Perry voiced some support for Tennessee Republican Sen. Lamar Alexander's recently unveiled push to double spending on clean energy research across the Office of Science, largely presented as a climate change alternative to the more progressive Green New Deal.
"It's a step in the right direction," Perry said in response to a question from Sen. Tom Udall (D-N.M.) on whether he supports Alexander's action plan. "Obviously without seeing all the crossed t's and dotted i's, I, generally speaking, don't mind going down the road with Lamar Alexander."
Earlier this week, Alexander, the chairman of the Energy-Water spending subcommittee, took to the Senate floor to outline his vision of a five-year action plan to address 10 areas of clean energy that are needed to better unleash an energy technology future that aligns with the need for reduced greenhouse gas emissions (E&E Daily, March 26).
The effort earned praise from Democrats on the committee, like Udall, who saw the outline as a serious Republican approach to climate change that was lacking throughout the Green New Deal debate.
Including support for better battery storage, carbon capture and advanced nuclear, Alexander's proposal set forth one tangible approach to the Republican mantra of innovation as the solution to climate change.

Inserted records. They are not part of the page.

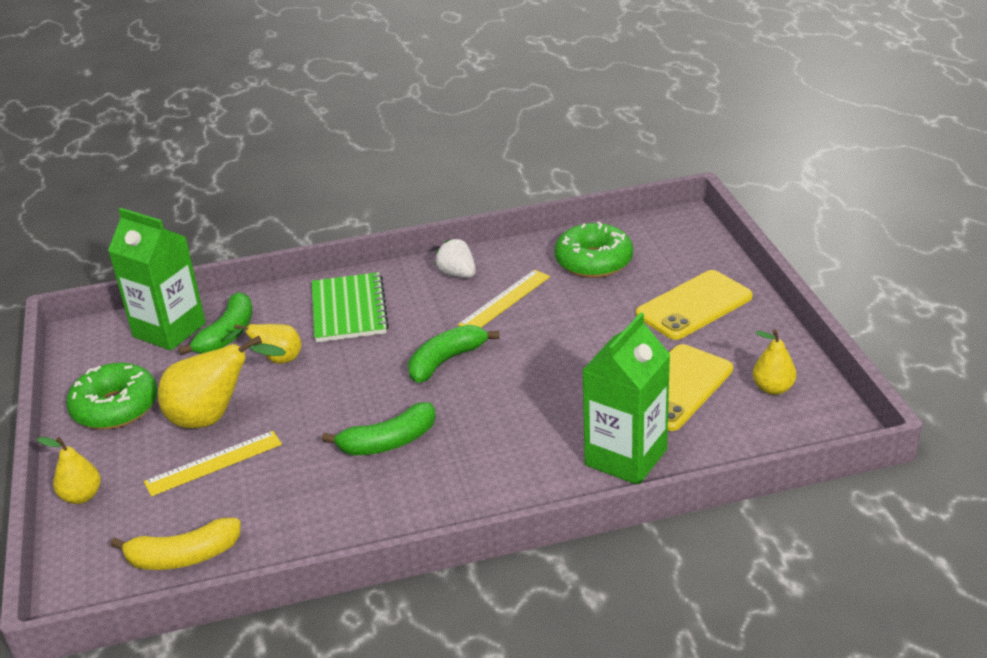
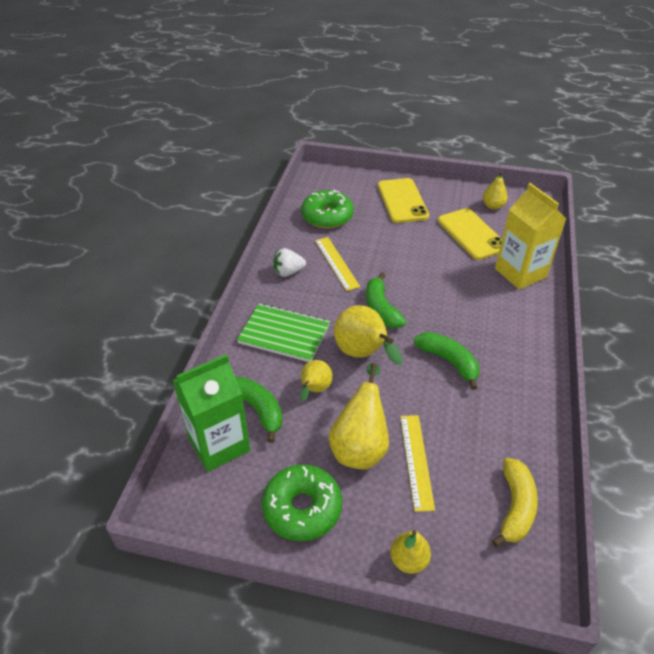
camera: 65 degrees left, 10 degrees up
(355, 374) = (363, 354): none -> yellow pear
(388, 442) = (449, 361): green banana -> green banana turned 45 degrees counterclockwise
(626, 457) = (520, 273): green carton -> yellow carton

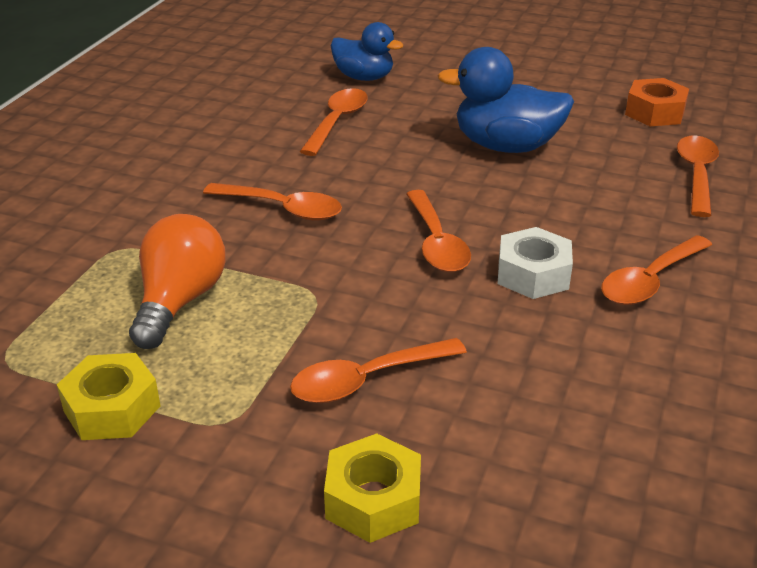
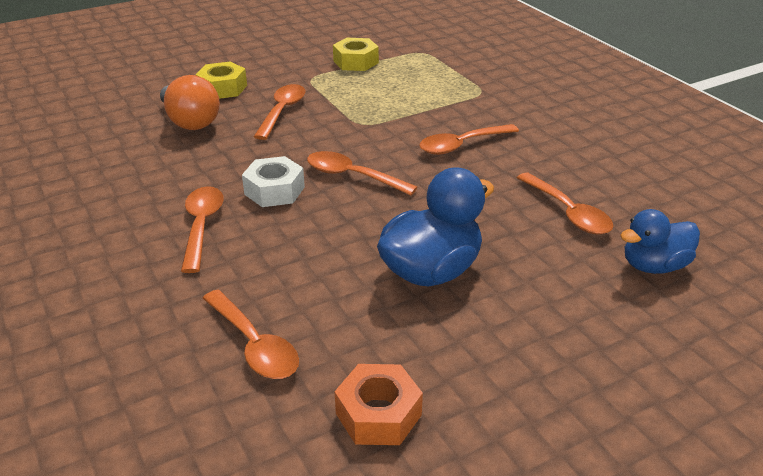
camera: 130 degrees right, 0 degrees up
(179, 301) = (409, 92): orange light bulb -> orange light bulb (190, 121)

"As we review the Department of Energy's fiscal year 2020 budget request today and work on drafting the Energy and Water Development Appropriations bill, I will be keeping these 10 grand challenges in mind," Alexander said during yesterday's hearing.
Perry's support comes despite a Trump administration fiscal 2020 request that would slash research and development in those areas by billions of dollars.
The proposal would reduce spending in the Office of Science by $1.1 billion and the Office of Energy Efficiency & Renewable Energy by $2 billion compared with their fiscal 2019 enacted numbers.
"The administration's proposed cuts in basic and applied research and development essentially, to me, abandoned any progress on fighting climate change, so I hope we can reconsider that," said Sen. Dianne Feinstein (D-Calif.), the ranking member of the subcommittee.
In a question about proposed EERE cuts, Perry said in defense that dollar amounts do not reflect the results prioritized by the Trump administration, pointing to the proposed budget's increased focus on battery storage.
But Perry reassured lawmakers that he would implement what Congress approves. "I recognize how this process works," Perry said. "There may be some areas we don't necessarily agree on."
"I'm a really good manager, and whatever this committee decides on and the funding that you send to the agency, we will do it in the most efficient, effective way that we can and follow your directions," Perry added.